▸ **Aim**
From the items below, copy out word for word the lines that begin with the line containing "text return React.createElement( [118, 1239, 1122, 1268]" and end with the line containing "text null, [118, 1297, 1122, 1326]", counting both of those lines.

▸ **Dataset**

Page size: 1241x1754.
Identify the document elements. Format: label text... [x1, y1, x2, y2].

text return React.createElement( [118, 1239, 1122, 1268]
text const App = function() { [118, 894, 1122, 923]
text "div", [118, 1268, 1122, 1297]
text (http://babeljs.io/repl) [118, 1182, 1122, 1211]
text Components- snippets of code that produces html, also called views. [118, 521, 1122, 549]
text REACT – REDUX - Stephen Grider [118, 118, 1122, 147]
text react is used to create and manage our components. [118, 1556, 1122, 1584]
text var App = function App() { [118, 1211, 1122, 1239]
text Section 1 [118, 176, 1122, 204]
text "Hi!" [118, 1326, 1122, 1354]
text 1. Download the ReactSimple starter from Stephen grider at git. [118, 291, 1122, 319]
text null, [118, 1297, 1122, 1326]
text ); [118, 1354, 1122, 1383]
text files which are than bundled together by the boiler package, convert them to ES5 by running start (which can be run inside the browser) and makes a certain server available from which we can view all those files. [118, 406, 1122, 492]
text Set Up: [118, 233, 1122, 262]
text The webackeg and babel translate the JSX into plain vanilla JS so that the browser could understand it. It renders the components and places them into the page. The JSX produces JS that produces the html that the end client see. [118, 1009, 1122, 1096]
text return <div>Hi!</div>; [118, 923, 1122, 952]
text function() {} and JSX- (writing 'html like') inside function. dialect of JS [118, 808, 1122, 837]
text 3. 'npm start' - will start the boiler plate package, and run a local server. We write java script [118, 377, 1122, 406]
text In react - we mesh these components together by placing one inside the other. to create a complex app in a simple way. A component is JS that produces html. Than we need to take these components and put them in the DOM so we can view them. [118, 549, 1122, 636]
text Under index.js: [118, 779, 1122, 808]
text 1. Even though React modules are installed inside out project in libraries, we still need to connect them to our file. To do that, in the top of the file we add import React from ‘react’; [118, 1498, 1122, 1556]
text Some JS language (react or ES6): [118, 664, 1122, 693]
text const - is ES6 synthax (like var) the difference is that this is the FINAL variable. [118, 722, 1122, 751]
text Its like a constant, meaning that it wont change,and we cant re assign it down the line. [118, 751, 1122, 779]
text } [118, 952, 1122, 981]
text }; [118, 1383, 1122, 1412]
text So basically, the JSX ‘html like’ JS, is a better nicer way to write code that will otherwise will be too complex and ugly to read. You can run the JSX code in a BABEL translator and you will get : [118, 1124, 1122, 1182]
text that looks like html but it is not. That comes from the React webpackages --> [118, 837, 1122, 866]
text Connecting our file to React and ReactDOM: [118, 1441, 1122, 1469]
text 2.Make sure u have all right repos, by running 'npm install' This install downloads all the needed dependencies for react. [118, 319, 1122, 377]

▸ **Full solution**
text return React.createElement( [118, 1239, 1122, 1268]
text const App = function() { [118, 894, 1122, 923]
text "div", [118, 1268, 1122, 1297]
text (http://babeljs.io/repl) [118, 1182, 1122, 1211]
text Components- snippets of code that produces html, also called views. [118, 521, 1122, 549]
text REACT – REDUX - Stephen Grider [118, 118, 1122, 147]
text react is used to create and manage our components. [118, 1556, 1122, 1584]
text var App = function App() { [118, 1211, 1122, 1239]
text Section 1 [118, 176, 1122, 204]
text "Hi!" [118, 1326, 1122, 1354]
text 1. Download the ReactSimple starter from Stephen grider at git. [118, 291, 1122, 319]
text null, [118, 1297, 1122, 1326]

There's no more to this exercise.